** Task input follows **

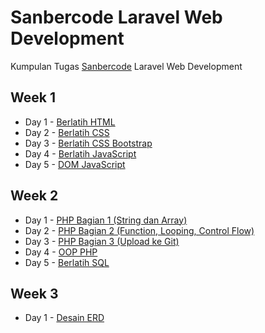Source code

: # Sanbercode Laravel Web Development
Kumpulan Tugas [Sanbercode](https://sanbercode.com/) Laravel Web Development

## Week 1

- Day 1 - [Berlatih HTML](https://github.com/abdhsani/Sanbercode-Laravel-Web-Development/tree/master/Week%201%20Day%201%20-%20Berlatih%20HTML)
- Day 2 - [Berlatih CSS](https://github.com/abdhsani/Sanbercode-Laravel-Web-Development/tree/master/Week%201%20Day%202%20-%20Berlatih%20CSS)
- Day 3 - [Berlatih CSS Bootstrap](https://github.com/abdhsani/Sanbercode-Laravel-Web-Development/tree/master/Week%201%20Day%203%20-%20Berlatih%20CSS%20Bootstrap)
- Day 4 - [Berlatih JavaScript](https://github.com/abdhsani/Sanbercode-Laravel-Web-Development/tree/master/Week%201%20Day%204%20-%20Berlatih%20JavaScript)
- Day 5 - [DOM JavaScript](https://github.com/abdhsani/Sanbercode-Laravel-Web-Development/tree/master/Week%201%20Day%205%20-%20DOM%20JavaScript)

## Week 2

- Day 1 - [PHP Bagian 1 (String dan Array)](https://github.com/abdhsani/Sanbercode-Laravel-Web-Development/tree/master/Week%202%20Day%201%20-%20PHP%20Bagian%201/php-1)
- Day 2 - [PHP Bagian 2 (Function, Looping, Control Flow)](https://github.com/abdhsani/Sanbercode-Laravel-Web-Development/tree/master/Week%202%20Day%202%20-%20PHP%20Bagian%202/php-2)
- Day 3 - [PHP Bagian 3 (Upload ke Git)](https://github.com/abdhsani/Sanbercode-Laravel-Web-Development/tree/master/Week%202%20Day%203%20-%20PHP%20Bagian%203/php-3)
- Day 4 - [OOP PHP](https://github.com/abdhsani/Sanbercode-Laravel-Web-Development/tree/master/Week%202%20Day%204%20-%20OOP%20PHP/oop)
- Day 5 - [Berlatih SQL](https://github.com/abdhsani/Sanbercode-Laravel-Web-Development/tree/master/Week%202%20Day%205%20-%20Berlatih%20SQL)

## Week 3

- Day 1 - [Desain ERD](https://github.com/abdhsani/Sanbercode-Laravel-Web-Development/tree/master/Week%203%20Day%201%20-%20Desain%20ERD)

** End of Task input **

Activity:
Convert each non-blank line of the material above into an item of a numbered list, leaving the picture out of the answer.

Task result:
1. Source code
2. : # Sanbercode Laravel Web Development
3. Kumpulan Tugas [Sanbercode](https://sanbercode.com/) Laravel Web Development
4. ## Week 1
5. - Day 1 - [Berlatih HTML](https://github.com/abdhsani/Sanbercode-Laravel-Web-Development/tree/master/Week%201%20Day%201%20-%20Berlatih%20HTML)
6. - Day 2 - [Berlatih CSS](https://github.com/abdhsani/Sanbercode-Laravel-Web-Development/tree/master/Week%201%20Day%202%20-%20Berlatih%20CSS)
7. - Day 3 - [Berlatih CSS Bootstrap](https://github.com/abdhsani/Sanbercode-Laravel-Web-Development/tree/master/Week%201%20Day%203%20-%20Berlatih%20CSS%20Bootstrap)
8. - Day 4 - [Berlatih JavaScript](https://github.com/abdhsani/Sanbercode-Laravel-Web-Development/tree/master/Week%201%20Day%204%20-%20Berlatih%20JavaScript)
9. - Day 5 - [DOM JavaScript](https://github.com/abdhsani/Sanbercode-Laravel-Web-Development/tree/master/Week%201%20Day%205%20-%20DOM%20JavaScript)
10. ## Week 2
11. - Day 1 - [PHP Bagian 1 (String dan Array)](https://github.com/abdhsani/Sanbercode-Laravel-Web-Development/tree/master/Week%202%20Day%201%20-%20PHP%20Bagian%201/php-1)
12. - Day 2 - [PHP Bagian 2 (Function, Looping, Control Flow)](https://github.com/abdhsani/Sanbercode-Laravel-Web-Development/tree/master/Week%202%20Day%202%20-%20PHP%20Bagian%202/php-2)
13. - Day 3 - [PHP Bagian 3 (Upload ke Git)](https://github.com/abdhsani/Sanbercode-Laravel-Web-Development/tree/master/Week%202%20Day%203%20-%20PHP%20Bagian%203/php-3)
14. - Day 4 - [OOP PHP](https://github.com/abdhsani/Sanbercode-Laravel-Web-Development/tree/master/Week%202%20Day%204%20-%20OOP%20PHP/oop)
15. - Day 5 - [Berlatih SQL](https://github.com/abdhsani/Sanbercode-Laravel-Web-Development/tree/master/Week%202%20Day%205%20-%20Berlatih%20SQL)
16. ## Week 3
17. - Day 1 - [Desain ERD](https://github.com/abdhsani/Sanbercode-Laravel-Web-Development/tree/master/Week%203%20Day%201%20-%20Desain%20ERD)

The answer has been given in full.